Joplin Cloud temporary performance issues (30 Nov) [Solved]

Edit: The autovacuuming is finally complete and the server is back to normal. Sorry about the disruption! The main takeaway is that deleting a lot of data can have an aftershock effect on the database that's difficult to control. Next time I'll simply slowly delete the data over time, which will allow the autovaccum process to keep up.


As mentioned on Twitter, a maintenance operation is in progress in Joplin Cloud and in the meantime the server will not perform at full capacity.

What happened is that over the past several days I've migrated all the items (notes, resources, etc.) to S3 - that was a massive migration with over 200 GB of data and millions of items, but it all went very well without having to stop the service, and I don't think anyone even noticed.

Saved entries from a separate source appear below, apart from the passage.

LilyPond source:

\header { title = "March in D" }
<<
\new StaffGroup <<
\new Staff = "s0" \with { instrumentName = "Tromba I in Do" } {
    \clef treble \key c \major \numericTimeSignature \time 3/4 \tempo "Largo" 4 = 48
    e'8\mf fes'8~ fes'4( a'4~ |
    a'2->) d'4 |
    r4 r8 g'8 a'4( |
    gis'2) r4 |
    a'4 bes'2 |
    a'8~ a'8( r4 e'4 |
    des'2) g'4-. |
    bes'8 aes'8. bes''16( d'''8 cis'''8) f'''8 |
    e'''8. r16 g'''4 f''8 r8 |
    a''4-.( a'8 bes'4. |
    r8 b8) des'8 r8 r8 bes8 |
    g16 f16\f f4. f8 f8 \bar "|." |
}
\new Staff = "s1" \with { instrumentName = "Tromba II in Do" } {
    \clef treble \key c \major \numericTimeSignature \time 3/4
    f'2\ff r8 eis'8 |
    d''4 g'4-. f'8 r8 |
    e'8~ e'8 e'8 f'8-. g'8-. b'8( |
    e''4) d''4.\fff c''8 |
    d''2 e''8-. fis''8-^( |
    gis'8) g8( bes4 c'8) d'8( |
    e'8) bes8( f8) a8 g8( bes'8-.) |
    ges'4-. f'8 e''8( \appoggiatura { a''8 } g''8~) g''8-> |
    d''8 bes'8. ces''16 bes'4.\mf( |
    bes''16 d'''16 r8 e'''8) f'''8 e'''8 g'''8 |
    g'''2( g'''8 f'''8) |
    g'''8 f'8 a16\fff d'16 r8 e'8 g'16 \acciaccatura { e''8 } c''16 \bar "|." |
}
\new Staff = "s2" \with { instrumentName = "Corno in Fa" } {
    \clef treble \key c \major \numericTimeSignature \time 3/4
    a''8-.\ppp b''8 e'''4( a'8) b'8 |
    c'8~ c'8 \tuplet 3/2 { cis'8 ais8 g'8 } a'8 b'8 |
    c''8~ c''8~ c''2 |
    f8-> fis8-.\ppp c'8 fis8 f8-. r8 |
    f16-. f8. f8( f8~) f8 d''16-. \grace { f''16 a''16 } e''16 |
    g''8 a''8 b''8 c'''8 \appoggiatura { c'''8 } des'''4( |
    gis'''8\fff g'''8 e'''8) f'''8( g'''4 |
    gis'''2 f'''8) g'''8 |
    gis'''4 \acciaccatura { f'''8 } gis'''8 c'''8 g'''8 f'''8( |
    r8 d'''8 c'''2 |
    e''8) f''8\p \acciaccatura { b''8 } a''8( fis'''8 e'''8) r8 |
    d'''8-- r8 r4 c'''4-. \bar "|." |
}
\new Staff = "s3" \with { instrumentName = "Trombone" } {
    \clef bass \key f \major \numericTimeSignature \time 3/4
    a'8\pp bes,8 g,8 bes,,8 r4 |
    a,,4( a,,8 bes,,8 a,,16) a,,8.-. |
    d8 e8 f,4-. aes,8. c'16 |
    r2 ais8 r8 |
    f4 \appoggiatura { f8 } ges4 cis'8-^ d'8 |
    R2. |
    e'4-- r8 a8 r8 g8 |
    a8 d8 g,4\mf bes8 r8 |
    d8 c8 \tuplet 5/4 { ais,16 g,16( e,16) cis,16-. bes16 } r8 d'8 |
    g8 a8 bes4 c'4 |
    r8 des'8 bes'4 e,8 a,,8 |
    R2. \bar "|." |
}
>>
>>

So that went well, and today I thought I'll do the easy part which is to delete the now duplicate items (since they are on S3) from the database. Initially it went well but eventually it started slowing down, and even after stopping the deletion and restarting the service, the database was still working hard at 100% CPU.

What I've then discovered is that the Postgres autovaccuum process couldn't keep up with the deletions and as a result has been working hard on the database for the past few hours.

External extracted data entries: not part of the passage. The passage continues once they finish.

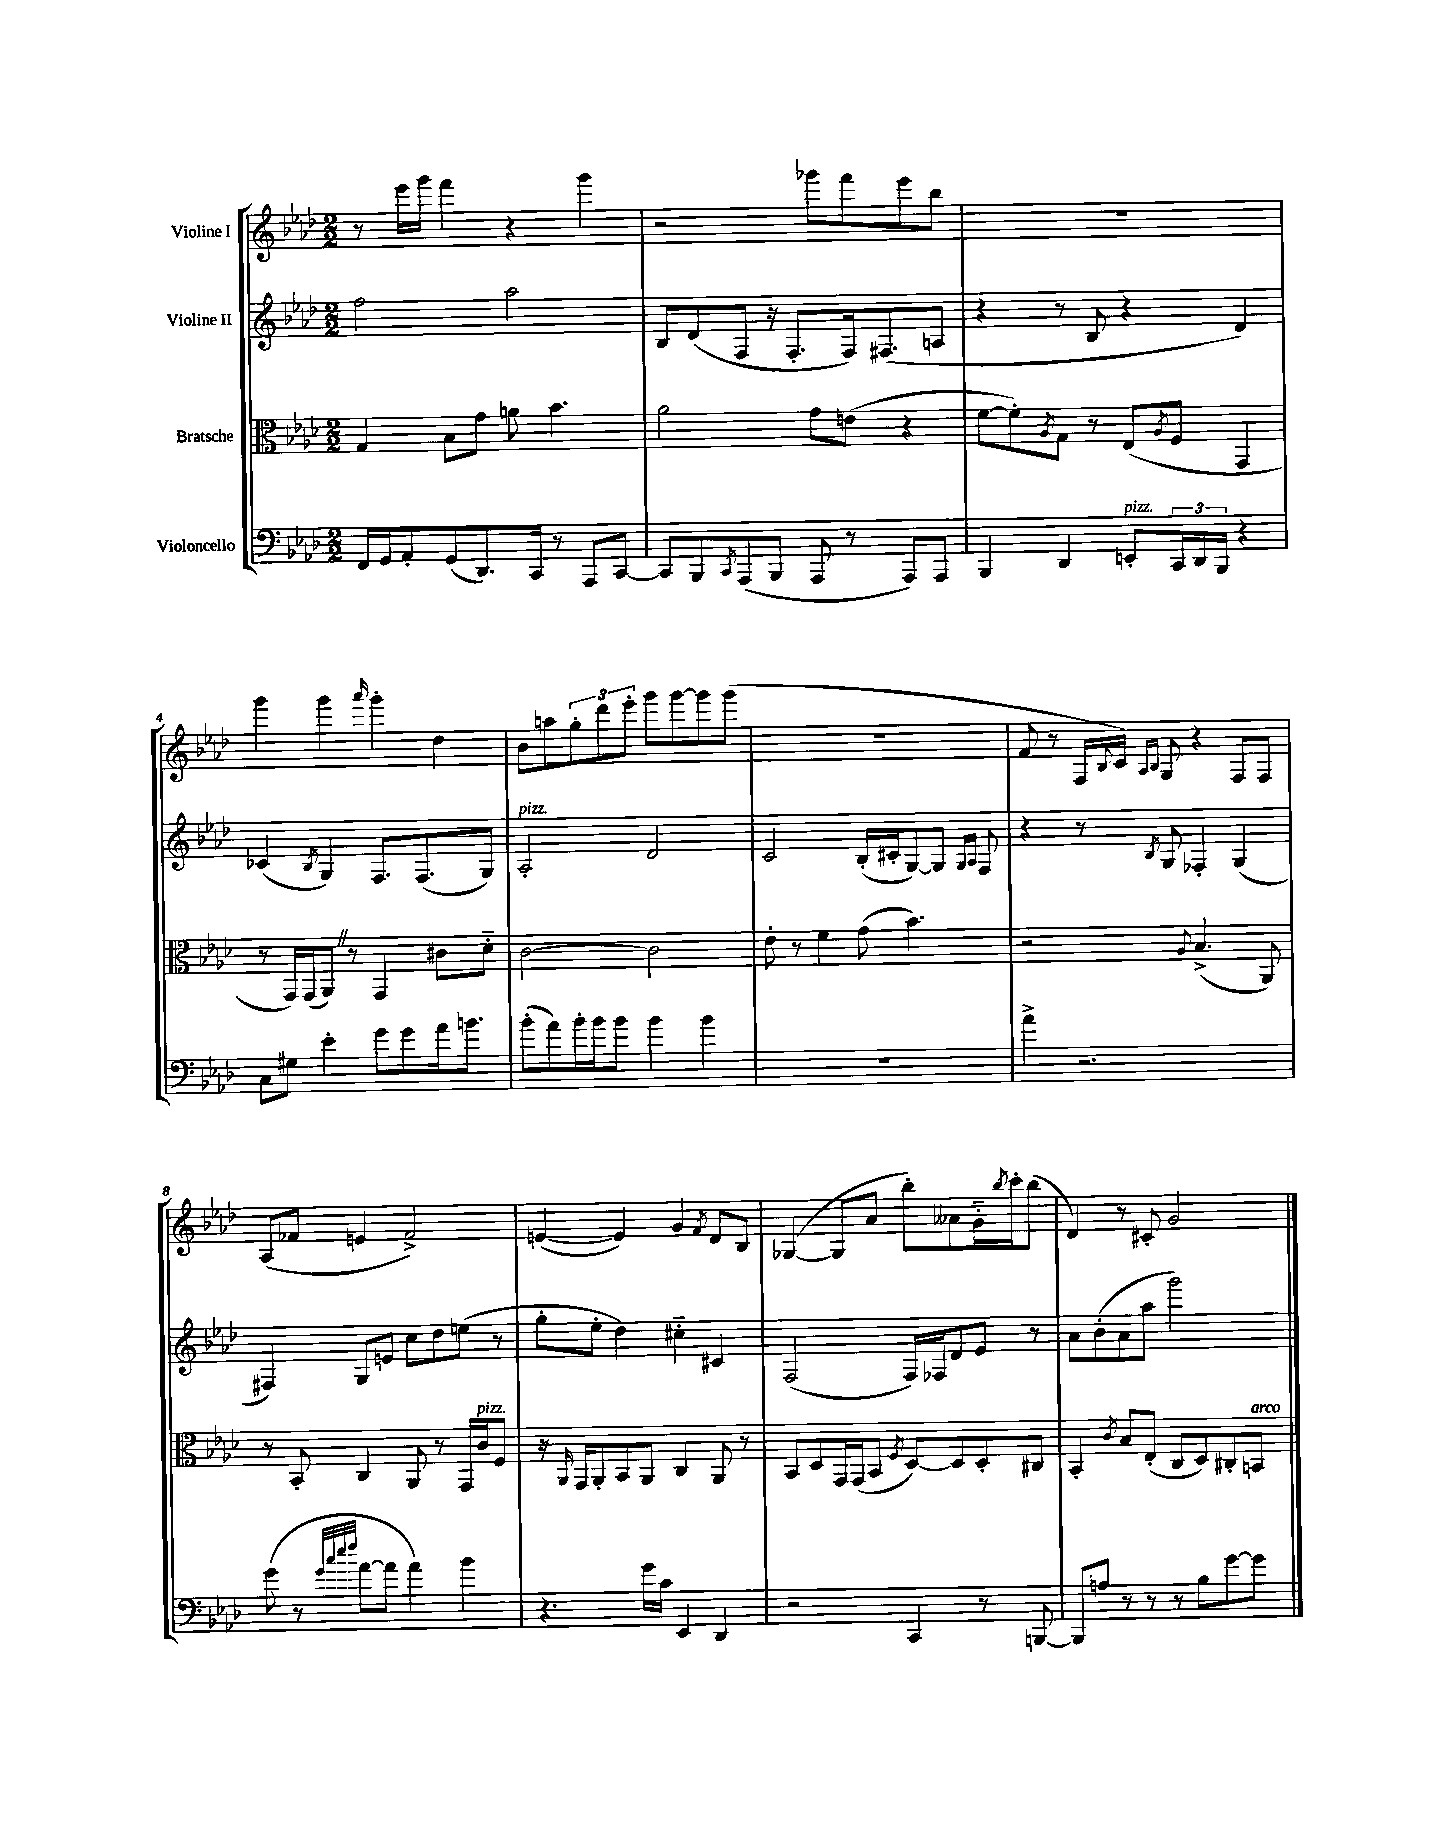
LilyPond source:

<<
\new StaffGroup <<
\new Staff = "s0" \with { instrumentName = "Violine I" } {
    \clef treble \key aes \major \numericTimeSignature \time 2/2
    r8 ees'''16 g'''16 f'''4 r4 g'''4 |
    r2 ges'''8 f'''8 ees'''8 bes''8 |
    R1 |
    g'''4 g'''4 \grace { aes'''16 } g'''4-. des''4 |
    bes'8 a''8 \tuplet 3/2 { g''8-. des'''8 ees'''8-. } g'''8 g'''8~ g'''8 g'''8( |
    R1 |
    f'8 r8 f16 \appoggiatura { bes8 } c'16) \grace { aes16 bes16 } g8 r4 f8 f8 |
    aes8( fes'8 e'4 fes'2->) |
    e'4~( e'4) g'4 \acciaccatura { f'8 } des'8 bes8 |
    ges4~( ges8 aes'8 bes''8-.) aeses'8 g'16-_ \acciaccatura { bes''8 } c'''16-. bes''8( |
    des'4) r8 cis'8-. g'2 \bar "|." |
}
\new Staff = "s1" \with { instrumentName = "Violine II" } {
    \clef treble \key aes \major \numericTimeSignature \time 2/2
    f''2 aes''2 |
    bes8 des'8( f8 r16 f8.-. f16) fis8.( a8 |
    r4 r8 bes8 r4 des'4) |
    ces'4( \acciaccatura { bes8 } g4) f8. f8.( g8) |
    aes2-.^\markup { \italic "pizz." } des'2 |
    c'2 bes16-.( cis'16-. g8~) g8 \grace { g16 aes16 } f8 |
    r4 r8 \acciaccatura { bes8 } g8 fes4-. g4( |
    fis4) g8 e'8 c''8 des''8 e''8( r8 |
    g''8-. ees''8-. des''4) cis''4-_ cis'4 |
    f2( f16) fes16 des'8 ees'8 r8 |
    aes'8 bes'8-.( aes'8 aes''8 g'''2) \bar "|." |
}
\new Staff = "s2" \with { instrumentName = "Bratsche" } {
    \clef alto \key aes \major \numericTimeSignature \time 2/2
    g4 bes8 g'8 a'8 bes'4. |
    aes'2 g'8 e'8( r4 |
    f'8~ f'8-.) \acciaccatura { aes8 } g8 r8 ees8( \acciaccatura { aes8 } f8 g,4 |
    r8 g,16) g,16( aes,8) \once \override BreathingSign.text = \markup { \musicglyph "scripts.caesura.straight" } \breathe r8 g,4 cis'8 des'8-_ |
    c'2~ c'2 |
    ees'8-. r8 f'4 g'8( bes'4.) |
    r2 \appoggiatura { aes8 } bes4.->( aes,8) |
    r8 bes,8-. c4 aes,8 r8 g,16 c'16^\markup { \italic "pizz." } f8 |
    r16 \grace { aes,16 } g,16 aes,8-. bes,8 aes,8 c4 aes,8 r8 |
    bes,8 des8 g,16 g,16( bes,8 \acciaccatura { f8 } des8~) des8 des8-. cis8 |
    bes,4-. \acciaccatura { c'8 } bes8 ees8-.( c8 des8) cis8-. b,8^\markup { \italic "arco" } \bar "|." |
}
\new Staff = "s3" \with { instrumentName = "Violoncello" } {
    \clef bass \key aes \major \numericTimeSignature \time 2/2
    f,16 g,16 aes,8-. g,8( des,8.) c,16 r8 aes,,8 c,8~ |
    c,8 bes,,8 \acciaccatura { c,8 } aes,,8( bes,,8 aes,,8 r8 aes,,8) aes,,8 |
    bes,,4 des,4 e,8-.^\markup { \italic "pizz." } \tuplet 3/2 { c,16 des,16 bes,,16 } r4 |
    c8 gis8 ees'4-. g'8 g'8 aes'16 b'8. |
    bes'8-.( aes'8) bes'16-. bes'16 bes'8 bes'4 bes'4 |
    R1 |
    aes'4-> r2. |
    g'8( r8 \grace { g'32 c''32 ees''32 f''32 } aes'8~ aes'8 aes'4) bes'4 |
    r4. g'16 c'16 ees,4 des,4 |
    r2 c,4 r8 b,,8~ |
    b,,8 a8 r8 r8 r8 bes8 g'8~ g'8 \bar "|." |
}
>>
>>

I've now stopped deleting items so that Postgres can finish vaccuming, but it's taking a long time. I estimate it's about 40% done now, so it may take up to 2-3 more hours before it's fully done. In the meantime the service will unfortunately be slower and certain requests might fail - although despite the occasional failures, no data is being lost of course and your applications will simply retry later if sync fails.

I didn't expect that. I thought the hard part was done but that autovaccuming thing caught me by surprise and there's no easy way to stop it. So it's best to just let it finish and I'll investigate later how to delete the remaining data without this issue happening again.

I'll provide an update later on. Again apologies for any inconvenience!

4 Likes

Thanks for the update, I've literally just signed up for Joplin Cloud but when I check the sync configuration I get a 504 gateway timeout. Is it related to this? Should I just wait?

You can try again actually, I think you might have been unlucky as I see it's performing relatively well at the moment.

I'm in the same boat as marcoc, just signed up today and having trouble getting synced. I'm currently getting the following:

Completed: 30/11/2021 14:06 (358s)
Last error: Error: Unknown error: <html> <head><title>504 Gateway Time-out</title></head> <body> <center><h1>504 Gateway Time-out</h1></center> <hr><center>nginx/1.18.0 (Ubuntu)</center> </body> </html>

The autovaccuming is finally complete so please give it another try. I'll keep on eye on the server but as far as I can see CPU usage and response time is back to normal.

1 Like

Looks much better now. Thank you

Thank you for the transparency. I was getting failures earlier, but they seem to be fixed.